[[ Data supplied, beginning ]]

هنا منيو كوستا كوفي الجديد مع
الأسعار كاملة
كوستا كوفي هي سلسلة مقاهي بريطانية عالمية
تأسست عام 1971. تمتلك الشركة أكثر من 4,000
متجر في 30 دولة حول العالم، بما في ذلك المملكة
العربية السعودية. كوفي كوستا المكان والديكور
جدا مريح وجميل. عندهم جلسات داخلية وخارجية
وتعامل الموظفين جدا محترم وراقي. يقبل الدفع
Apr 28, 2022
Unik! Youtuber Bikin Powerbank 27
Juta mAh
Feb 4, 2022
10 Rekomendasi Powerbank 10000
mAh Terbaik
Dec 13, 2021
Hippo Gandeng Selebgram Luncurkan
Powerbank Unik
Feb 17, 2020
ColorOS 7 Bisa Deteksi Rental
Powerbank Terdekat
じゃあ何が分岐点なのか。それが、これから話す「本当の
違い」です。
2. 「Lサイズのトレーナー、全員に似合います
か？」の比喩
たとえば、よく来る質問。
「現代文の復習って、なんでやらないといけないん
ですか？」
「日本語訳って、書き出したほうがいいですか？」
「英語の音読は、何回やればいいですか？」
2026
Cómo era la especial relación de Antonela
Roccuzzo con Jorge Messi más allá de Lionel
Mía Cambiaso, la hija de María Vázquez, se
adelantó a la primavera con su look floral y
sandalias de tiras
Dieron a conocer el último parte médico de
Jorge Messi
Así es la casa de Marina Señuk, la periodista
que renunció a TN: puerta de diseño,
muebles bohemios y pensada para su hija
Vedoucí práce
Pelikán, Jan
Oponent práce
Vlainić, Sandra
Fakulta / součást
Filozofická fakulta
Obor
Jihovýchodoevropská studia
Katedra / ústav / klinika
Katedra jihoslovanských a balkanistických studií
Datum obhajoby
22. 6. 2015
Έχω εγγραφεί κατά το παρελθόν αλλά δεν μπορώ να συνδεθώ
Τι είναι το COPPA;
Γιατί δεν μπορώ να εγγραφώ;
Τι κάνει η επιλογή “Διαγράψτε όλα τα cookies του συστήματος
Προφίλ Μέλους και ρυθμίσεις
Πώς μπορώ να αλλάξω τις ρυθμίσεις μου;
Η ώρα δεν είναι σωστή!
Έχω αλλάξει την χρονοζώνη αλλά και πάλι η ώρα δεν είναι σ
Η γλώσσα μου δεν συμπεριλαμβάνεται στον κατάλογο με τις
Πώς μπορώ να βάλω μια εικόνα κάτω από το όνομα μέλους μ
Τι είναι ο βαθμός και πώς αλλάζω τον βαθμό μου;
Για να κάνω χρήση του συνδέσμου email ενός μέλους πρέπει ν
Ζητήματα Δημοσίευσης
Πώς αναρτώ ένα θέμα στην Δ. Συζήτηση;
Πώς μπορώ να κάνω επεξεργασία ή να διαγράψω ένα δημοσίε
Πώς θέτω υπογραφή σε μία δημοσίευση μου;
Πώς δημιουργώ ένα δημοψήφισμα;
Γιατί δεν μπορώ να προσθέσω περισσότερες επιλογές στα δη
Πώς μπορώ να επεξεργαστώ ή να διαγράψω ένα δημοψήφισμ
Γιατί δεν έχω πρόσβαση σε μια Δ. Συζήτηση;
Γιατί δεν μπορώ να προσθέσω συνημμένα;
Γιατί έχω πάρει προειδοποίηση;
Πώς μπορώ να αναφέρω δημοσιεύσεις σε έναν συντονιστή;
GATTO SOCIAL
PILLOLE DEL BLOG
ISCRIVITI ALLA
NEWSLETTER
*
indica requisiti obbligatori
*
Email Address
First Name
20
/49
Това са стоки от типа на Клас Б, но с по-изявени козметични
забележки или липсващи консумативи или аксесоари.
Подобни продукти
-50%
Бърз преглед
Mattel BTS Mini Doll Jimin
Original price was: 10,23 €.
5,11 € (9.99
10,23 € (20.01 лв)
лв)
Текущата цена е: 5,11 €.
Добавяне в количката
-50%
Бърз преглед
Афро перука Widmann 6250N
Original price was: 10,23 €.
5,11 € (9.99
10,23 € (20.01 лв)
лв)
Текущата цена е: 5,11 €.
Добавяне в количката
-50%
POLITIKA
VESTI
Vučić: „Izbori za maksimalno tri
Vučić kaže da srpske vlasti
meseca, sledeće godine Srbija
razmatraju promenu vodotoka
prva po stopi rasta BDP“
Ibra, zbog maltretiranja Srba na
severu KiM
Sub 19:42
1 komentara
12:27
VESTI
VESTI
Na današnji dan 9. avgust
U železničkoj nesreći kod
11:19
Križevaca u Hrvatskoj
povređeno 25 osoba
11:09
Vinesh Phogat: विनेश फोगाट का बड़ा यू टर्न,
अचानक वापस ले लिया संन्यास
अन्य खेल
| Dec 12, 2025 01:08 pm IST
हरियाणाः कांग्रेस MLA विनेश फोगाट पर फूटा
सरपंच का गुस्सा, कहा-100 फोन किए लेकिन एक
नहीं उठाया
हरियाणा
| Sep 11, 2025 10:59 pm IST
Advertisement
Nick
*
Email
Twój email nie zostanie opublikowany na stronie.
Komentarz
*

[[ Data supplied, end ]]

◆ **Task requirements**
The records above need copying again. Keep each word as it is.

◆ **Problem solution**
هنا منيو كوستا كوفي الجديد مع
الأسعار كاملة
كوستا كوفي هي سلسلة مقاهي بريطانية عالمية
تأسست عام 1971. تمتلك الشركة أكثر من 4,000
متجر في 30 دولة حول العالم، بما في ذلك المملكة
العربية السعودية. كوفي كوستا المكان والديكور
جدا مريح وجميل. عندهم جلسات داخلية وخارجية
وتعامل الموظفين جدا محترم وراقي. يقبل الدفع
Apr 28, 2022
Unik! Youtuber Bikin Powerbank 27
Juta mAh
Feb 4, 2022
10 Rekomendasi Powerbank 10000
mAh Terbaik
Dec 13, 2021
Hippo Gandeng Selebgram Luncurkan
Powerbank Unik
Feb 17, 2020
ColorOS 7 Bisa Deteksi Rental
Powerbank Terdekat
じゃあ何が分岐点なのか。それが、これから話す「本当の
違い」です。
2. 「Lサイズのトレーナー、全員に似合います
か？」の比喩
たとえば、よく来る質問。
「現代文の復習って、なんでやらないといけないん
ですか？」
「日本語訳って、書き出したほうがいいですか？」
「英語の音読は、何回やればいいですか？」
2026
Cómo era la especial relación de Antonela
Roccuzzo con Jorge Messi más allá de Lionel
Mía Cambiaso, la hija de María Vázquez, se
adelantó a la primavera con su look floral y
sandalias de tiras
Dieron a conocer el último parte médico de
Jorge Messi
Así es la casa de Marina Señuk, la periodista
que renunció a TN: puerta de diseño,
muebles bohemios y pensada para su hija
Vedoucí práce
Pelikán, Jan
Oponent práce
Vlainić, Sandra
Fakulta / součást
Filozofická fakulta
Obor
Jihovýchodoevropská studia
Katedra / ústav / klinika
Katedra jihoslovanských a balkanistických studií
Datum obhajoby
22. 6. 2015
Έχω εγγραφεί κατά το παρελθόν αλλά δεν μπορώ να συνδεθώ
Τι είναι το COPPA;
Γιατί δεν μπορώ να εγγραφώ;
Τι κάνει η επιλογή “Διαγράψτε όλα τα cookies του συστήματος
Προφίλ Μέλους και ρυθμίσεις
Πώς μπορώ να αλλάξω τις ρυθμίσεις μου;
Η ώρα δεν είναι σωστή!
Έχω αλλάξει την χρονοζώνη αλλά και πάλι η ώρα δεν είναι σ
Η γλώσσα μου δεν συμπεριλαμβάνεται στον κατάλογο με τις
Πώς μπορώ να βάλω μια εικόνα κάτω από το όνομα μέλους μ
Τι είναι ο βαθμός και πώς αλλάζω τον βαθμό μου;
Για να κάνω χρήση του συνδέσμου email ενός μέλους πρέπει ν
Ζητήματα Δημοσίευσης
Πώς αναρτώ ένα θέμα στην Δ. Συζήτηση;
Πώς μπορώ να κάνω επεξεργασία ή να διαγράψω ένα δημοσίε
Πώς θέτω υπογραφή σε μία δημοσίευση μου;
Πώς δημιουργώ ένα δημοψήφισμα;
Γιατί δεν μπορώ να προσθέσω περισσότερες επιλογές στα δη
Πώς μπορώ να επεξεργαστώ ή να διαγράψω ένα δημοψήφισμ
Γιατί δεν έχω πρόσβαση σε μια Δ. Συζήτηση;
Γιατί δεν μπορώ να προσθέσω συνημμένα;
Γιατί έχω πάρει προειδοποίηση;
Πώς μπορώ να αναφέρω δημοσιεύσεις σε έναν συντονιστή;
GATTO SOCIAL
PILLOLE DEL BLOG
ISCRIVITI ALLA
NEWSLETTER
*
indica requisiti obbligatori
*
Email Address
First Name
20
/49
Това са стоки от типа на Клас Б, но с по-изявени козметични
забележки или липсващи консумативи или аксесоари.
Подобни продукти
-50%
Бърз преглед
Mattel BTS Mini Doll Jimin
Original price was: 10,23 €.
5,11 € (9.99
10,23 € (20.01 лв)
лв)
Текущата цена е: 5,11 €.
Добавяне в количката
-50%
Бърз преглед
Афро перука Widmann 6250N
Original price was: 10,23 €.
5,11 € (9.99
10,23 € (20.01 лв)
лв)
Текущата цена е: 5,11 €.
Добавяне в количката
-50%
POLITIKA
VESTI
Vučić: „Izbori za maksimalno tri
Vučić kaže da srpske vlasti
meseca, sledeće godine Srbija
razmatraju promenu vodotoka
prva po stopi rasta BDP“
Ibra, zbog maltretiranja Srba na
severu KiM
Sub 19:42
1 komentara
12:27
VESTI
VESTI
Na današnji dan 9. avgust
U železničkoj nesreći kod
11:19
Križevaca u Hrvatskoj
povređeno 25 osoba
11:09
Vinesh Phogat: विनेश फोगाट का बड़ा यू टर्न,
अचानक वापस ले लिया संन्यास
अन्य खेल
| Dec 12, 2025 01:08 pm IST
हरियाणाः कांग्रेस MLA विनेश फोगाट पर फूटा
सरपंच का गुस्सा, कहा-100 फोन किए लेकिन एक
नहीं उठाया
हरियाणा
| Sep 11, 2025 10:59 pm IST
Advertisement
Nick
*
Email
Twój email nie zostanie opublikowany na stronie.
Komentarz
*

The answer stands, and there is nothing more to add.